TASK DETAILS: Please find each line in the listing below that contains the word "second" and copy those lines out. Case counts.

Calibrated multi-view image sets:
┌──

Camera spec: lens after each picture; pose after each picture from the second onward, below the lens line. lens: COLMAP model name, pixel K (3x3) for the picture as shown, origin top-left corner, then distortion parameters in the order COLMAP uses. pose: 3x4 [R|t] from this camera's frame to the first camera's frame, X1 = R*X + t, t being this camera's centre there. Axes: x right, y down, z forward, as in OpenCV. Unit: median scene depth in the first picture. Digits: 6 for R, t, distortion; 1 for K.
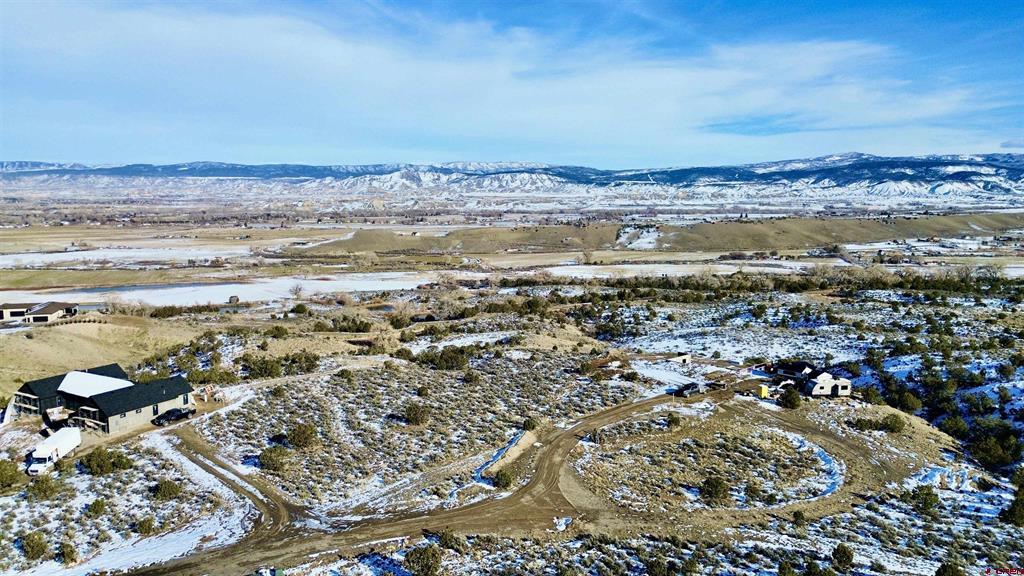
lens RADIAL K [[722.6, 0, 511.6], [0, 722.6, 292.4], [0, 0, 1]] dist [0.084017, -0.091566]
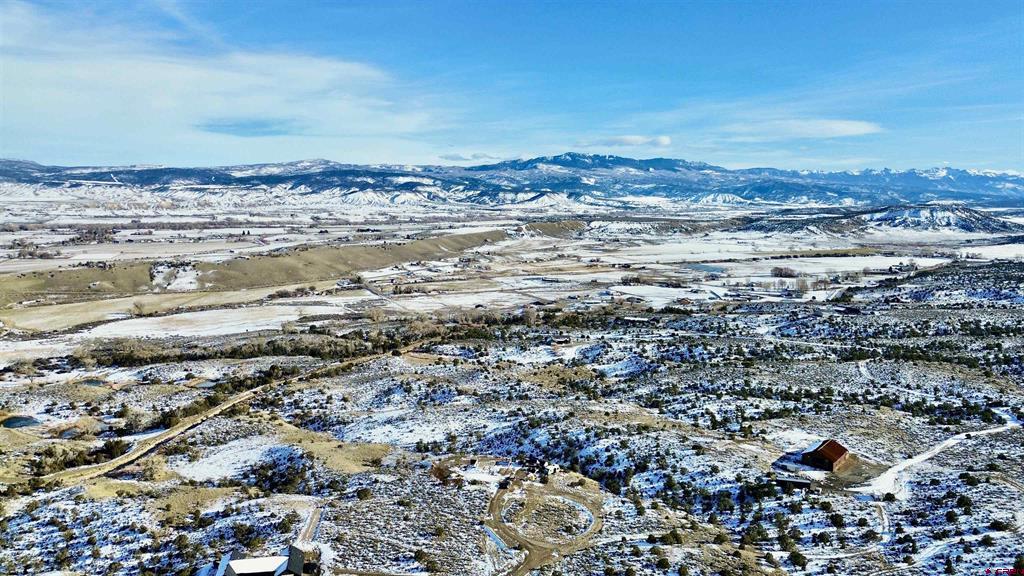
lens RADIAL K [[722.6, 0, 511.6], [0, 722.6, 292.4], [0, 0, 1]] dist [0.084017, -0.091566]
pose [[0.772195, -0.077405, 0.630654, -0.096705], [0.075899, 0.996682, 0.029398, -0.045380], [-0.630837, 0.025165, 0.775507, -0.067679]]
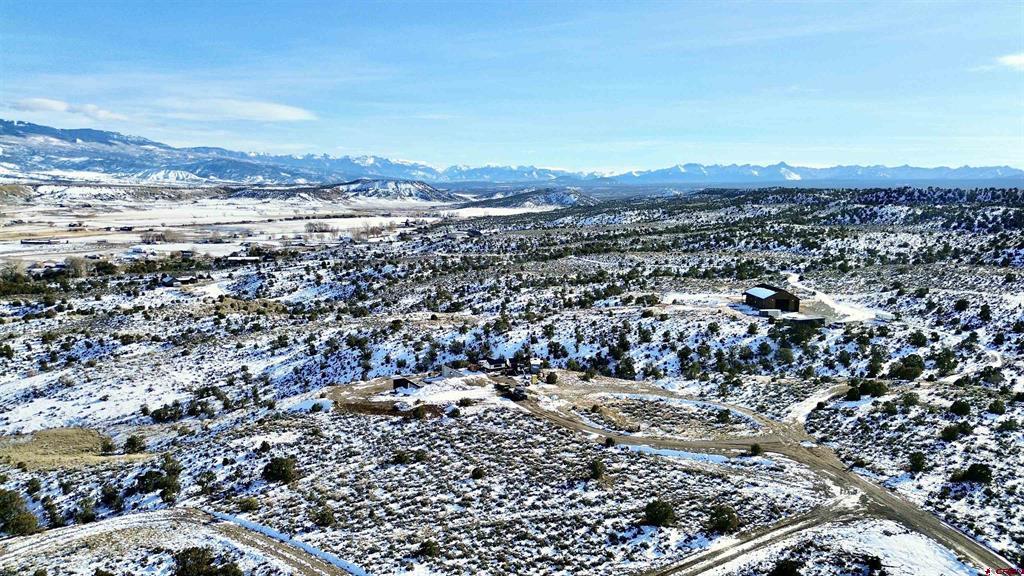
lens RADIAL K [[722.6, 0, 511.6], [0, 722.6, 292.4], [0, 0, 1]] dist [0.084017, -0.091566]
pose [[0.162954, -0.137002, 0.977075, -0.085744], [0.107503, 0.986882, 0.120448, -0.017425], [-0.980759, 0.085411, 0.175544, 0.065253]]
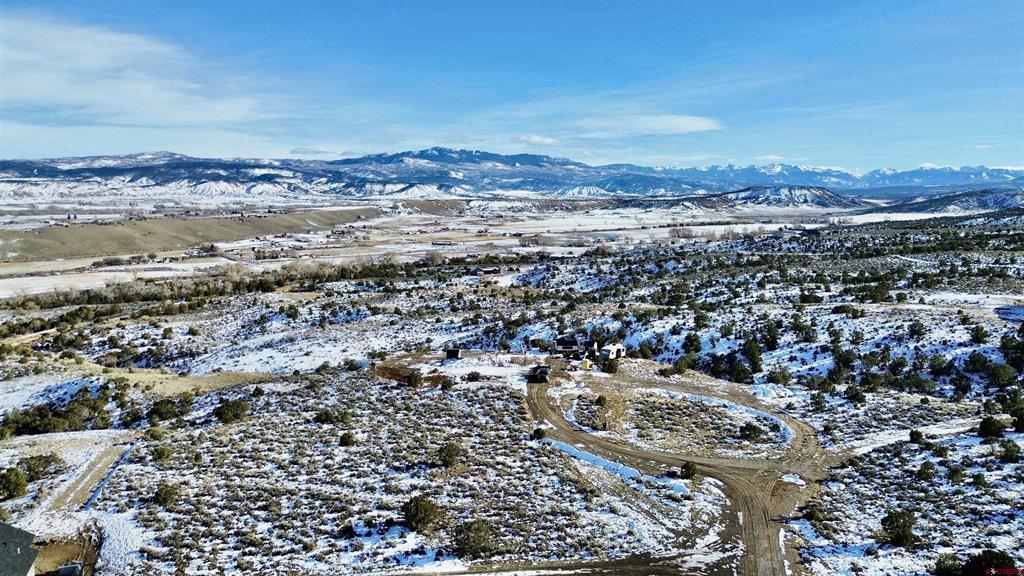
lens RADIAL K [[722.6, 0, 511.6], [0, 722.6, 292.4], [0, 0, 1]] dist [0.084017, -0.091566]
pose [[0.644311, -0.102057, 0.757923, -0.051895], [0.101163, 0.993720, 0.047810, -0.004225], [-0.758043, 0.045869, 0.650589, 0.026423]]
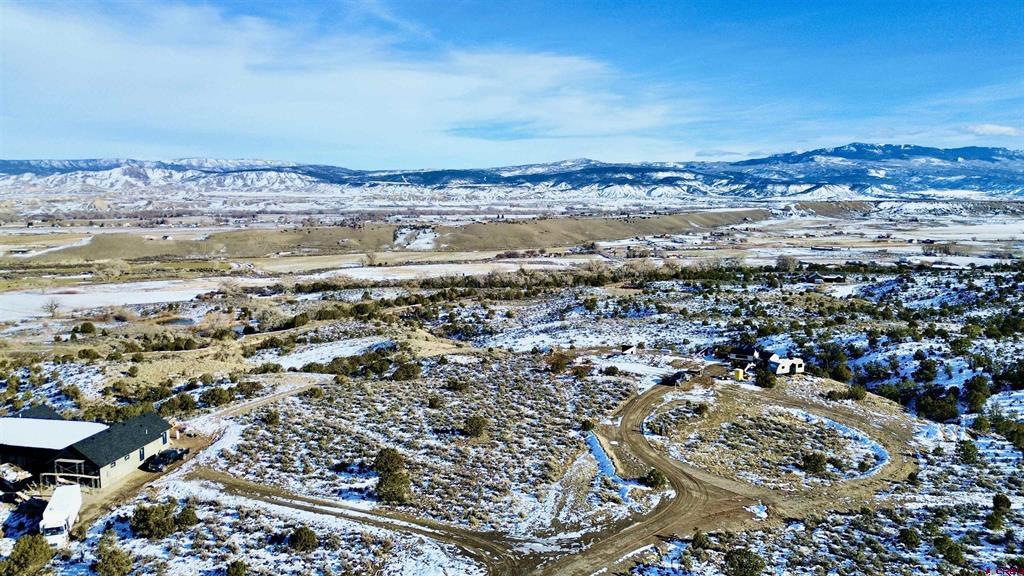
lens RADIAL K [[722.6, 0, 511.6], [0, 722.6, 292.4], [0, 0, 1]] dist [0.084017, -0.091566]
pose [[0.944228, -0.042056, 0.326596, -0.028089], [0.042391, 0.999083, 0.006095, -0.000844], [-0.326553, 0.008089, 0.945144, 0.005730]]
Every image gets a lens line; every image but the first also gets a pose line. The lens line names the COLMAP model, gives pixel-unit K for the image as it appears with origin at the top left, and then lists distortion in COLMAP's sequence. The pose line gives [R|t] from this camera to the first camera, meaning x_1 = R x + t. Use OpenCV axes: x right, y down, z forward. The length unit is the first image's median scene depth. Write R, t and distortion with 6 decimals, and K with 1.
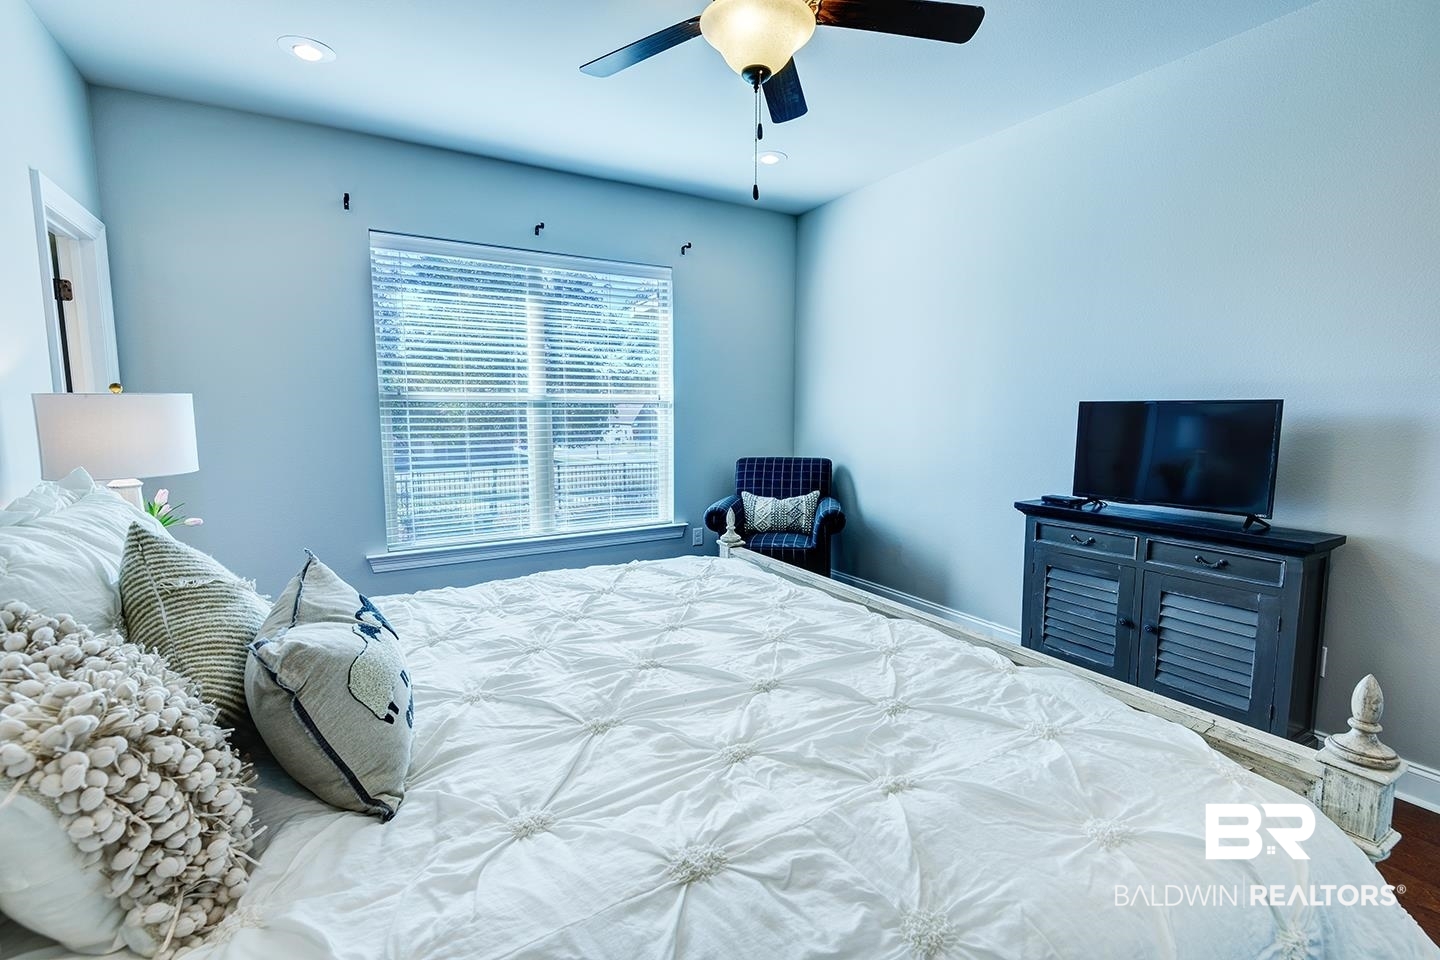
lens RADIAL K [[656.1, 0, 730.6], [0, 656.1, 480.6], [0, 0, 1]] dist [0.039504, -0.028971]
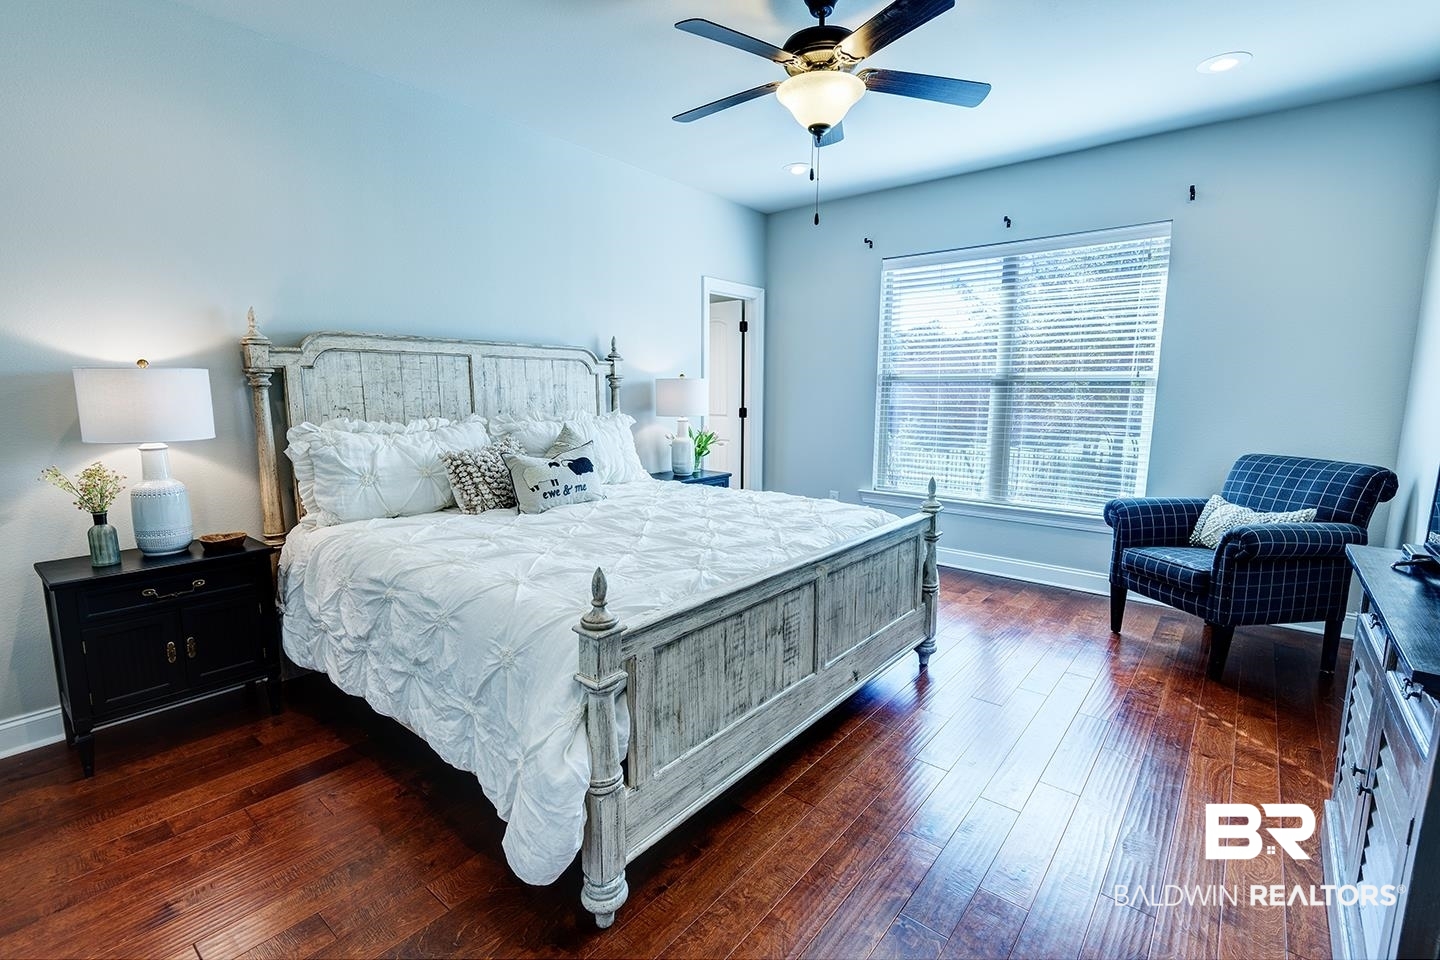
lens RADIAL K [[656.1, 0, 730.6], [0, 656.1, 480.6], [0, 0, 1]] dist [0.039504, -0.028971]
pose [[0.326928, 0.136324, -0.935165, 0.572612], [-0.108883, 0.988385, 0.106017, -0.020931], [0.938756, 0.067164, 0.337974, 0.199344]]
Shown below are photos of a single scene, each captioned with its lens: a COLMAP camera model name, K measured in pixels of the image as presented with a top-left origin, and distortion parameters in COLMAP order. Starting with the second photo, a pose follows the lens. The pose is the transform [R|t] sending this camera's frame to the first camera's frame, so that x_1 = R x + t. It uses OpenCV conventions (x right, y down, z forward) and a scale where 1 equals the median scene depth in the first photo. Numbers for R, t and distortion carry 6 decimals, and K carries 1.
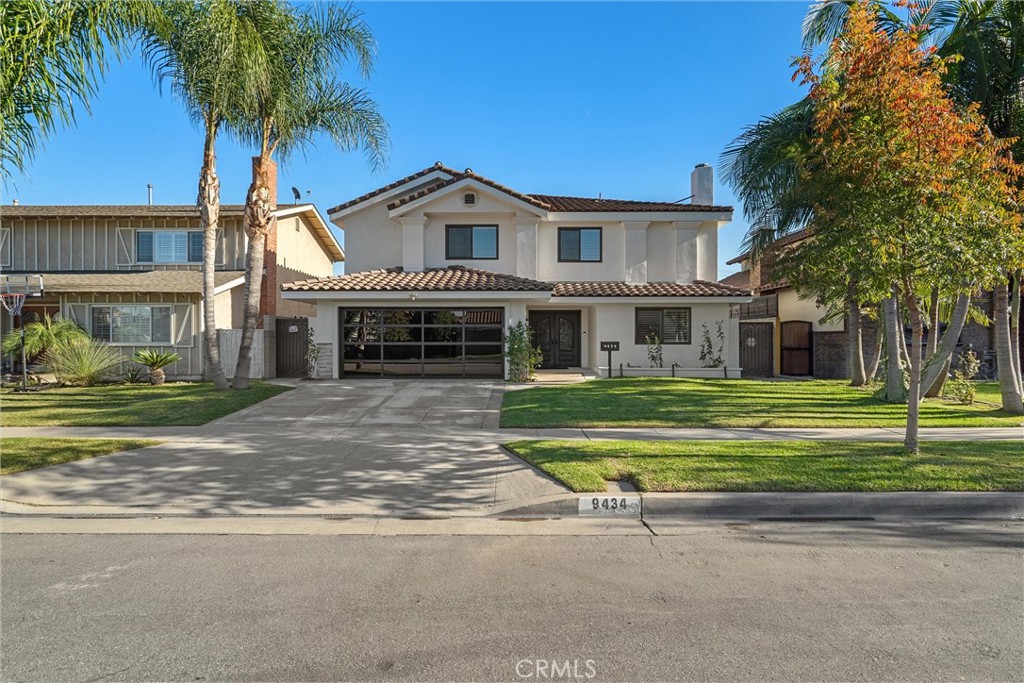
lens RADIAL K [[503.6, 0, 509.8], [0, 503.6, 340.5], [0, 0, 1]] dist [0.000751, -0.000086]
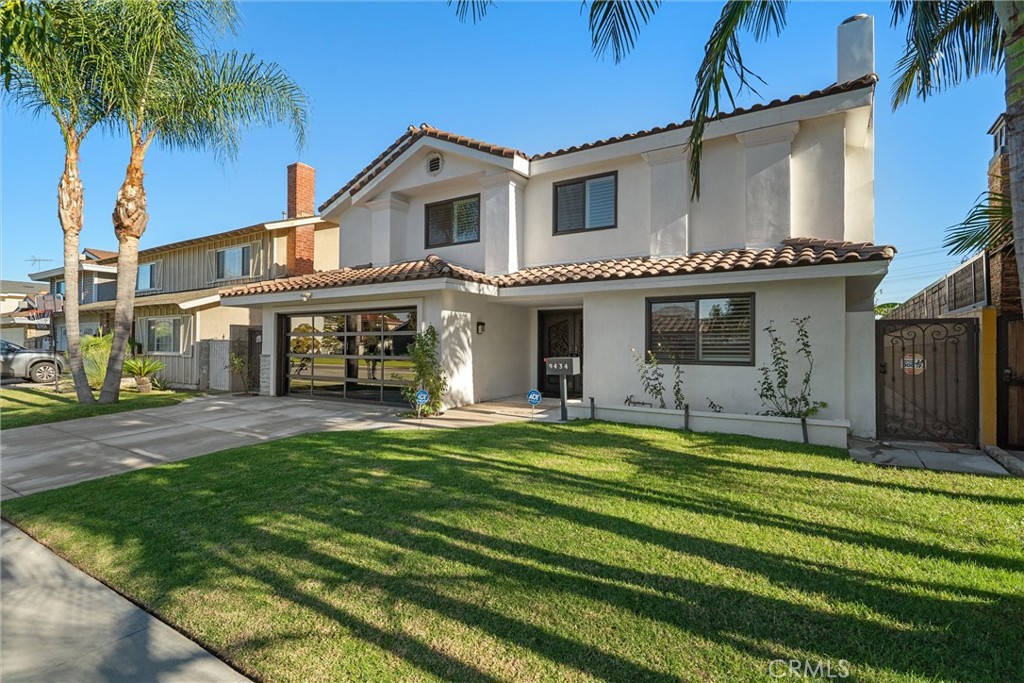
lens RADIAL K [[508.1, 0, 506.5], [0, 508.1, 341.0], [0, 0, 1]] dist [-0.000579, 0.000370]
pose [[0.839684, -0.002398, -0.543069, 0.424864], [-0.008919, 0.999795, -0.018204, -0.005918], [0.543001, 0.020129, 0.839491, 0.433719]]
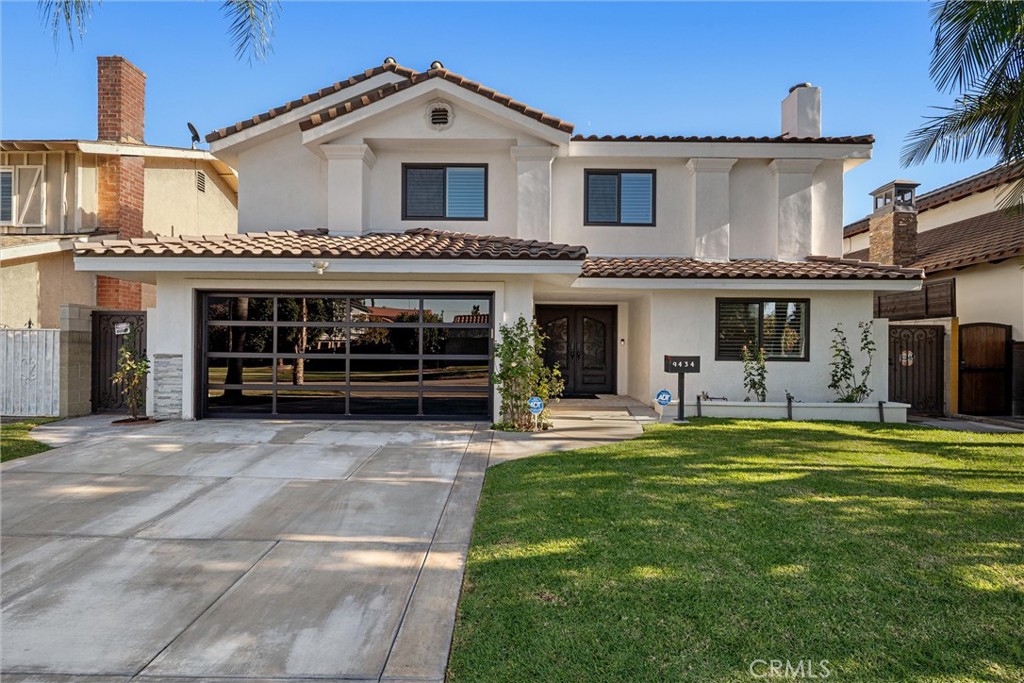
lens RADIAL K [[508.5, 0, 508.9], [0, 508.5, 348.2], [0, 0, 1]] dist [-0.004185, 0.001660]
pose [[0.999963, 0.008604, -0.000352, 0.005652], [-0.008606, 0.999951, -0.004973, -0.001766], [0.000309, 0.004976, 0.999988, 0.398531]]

└──

REPLY:
Camera spec: lens after each picture; pose after each picture from the second onward, below the lens line. lens: COLMAP model name, pixel K (3x3) for the picture as shown, origin top-left corner, then distortion parameters in the order COLMAP uses. pose: 3x4 [R|t] from this camera's frame to the first camera's frame, X1 = R*X + t, t being this camera's centre there. Axes: x right, y down, z forward, as in OpenCV. Unit: median scene depth in the first picture. Digits: 6 for R, t, distortion; 1 for K.
Shown below are photos of a single scene, each captioned with its lens: a COLMAP camera model name, K measured in pixels of the image as presented with a top-left origin, and distortion parameters in COLMAP order. Starting with the second photo, a pose follows the lens. The pose is the transform [R|t] sending this camera's frame to the first camera's frame, so that x_1 = R x + t. It uses OpenCV conventions (x right, y down, z forward) and a scale where 1 equals the median scene depth in the first photo. Numbers for R, t and distortion carry 6 decimals, and K carries 1.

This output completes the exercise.